▶ _Prompt_: Rewrite the entries from the line with "0.482: median 0.75, box" to the line with "1.258: median 1.20, box", changing "whiskers" to "whisker ends" and keeping everything else the same.

▶ _Data supplied_:
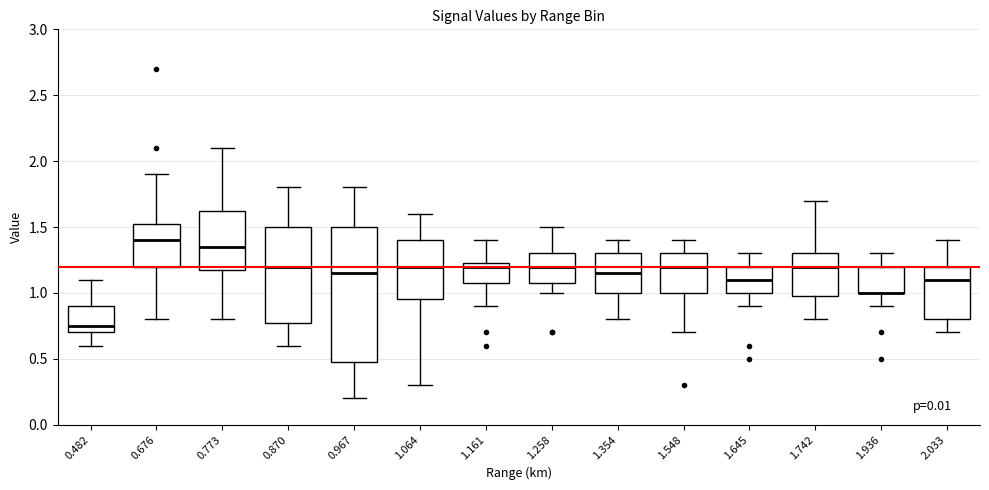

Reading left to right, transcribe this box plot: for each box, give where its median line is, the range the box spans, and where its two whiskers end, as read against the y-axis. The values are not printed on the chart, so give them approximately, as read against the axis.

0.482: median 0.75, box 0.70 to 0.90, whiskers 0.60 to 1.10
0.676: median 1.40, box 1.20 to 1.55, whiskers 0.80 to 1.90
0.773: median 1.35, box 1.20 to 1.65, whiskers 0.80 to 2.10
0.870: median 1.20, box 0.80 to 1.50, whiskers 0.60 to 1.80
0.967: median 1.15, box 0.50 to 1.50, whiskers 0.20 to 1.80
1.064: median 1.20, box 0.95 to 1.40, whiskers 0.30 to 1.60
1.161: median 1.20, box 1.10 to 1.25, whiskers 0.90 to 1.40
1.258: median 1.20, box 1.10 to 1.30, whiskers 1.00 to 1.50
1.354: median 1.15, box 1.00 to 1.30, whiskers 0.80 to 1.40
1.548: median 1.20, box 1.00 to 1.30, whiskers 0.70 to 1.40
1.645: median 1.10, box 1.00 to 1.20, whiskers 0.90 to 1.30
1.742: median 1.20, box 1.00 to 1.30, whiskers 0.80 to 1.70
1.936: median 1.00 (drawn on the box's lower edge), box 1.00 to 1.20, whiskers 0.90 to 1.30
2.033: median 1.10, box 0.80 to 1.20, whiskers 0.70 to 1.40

* * *

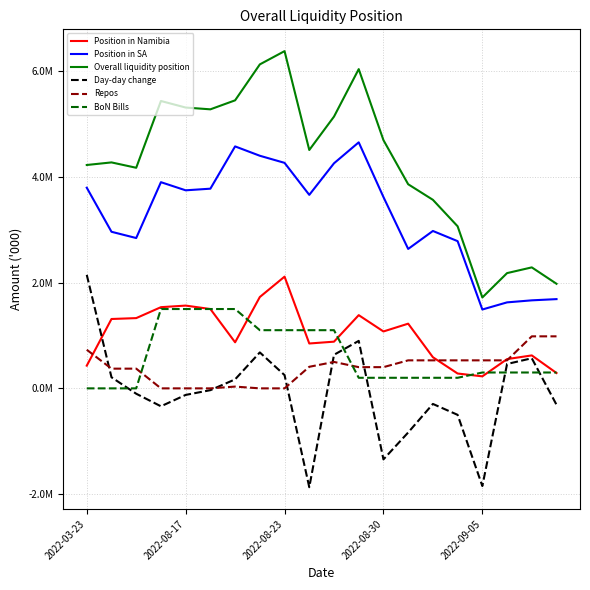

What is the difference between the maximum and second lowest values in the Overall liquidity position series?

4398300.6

▶ _Exercise solution_:
0.482: median 0.75, box 0.70 to 0.90, whisker ends 0.60 to 1.10
0.676: median 1.40, box 1.20 to 1.55, whisker ends 0.80 to 1.90
0.773: median 1.35, box 1.20 to 1.65, whisker ends 0.80 to 2.10
0.870: median 1.20, box 0.80 to 1.50, whisker ends 0.60 to 1.80
0.967: median 1.15, box 0.50 to 1.50, whisker ends 0.20 to 1.80
1.064: median 1.20, box 0.95 to 1.40, whisker ends 0.30 to 1.60
1.161: median 1.20, box 1.10 to 1.25, whisker ends 0.90 to 1.40
1.258: median 1.20, box 1.10 to 1.30, whisker ends 1.00 to 1.50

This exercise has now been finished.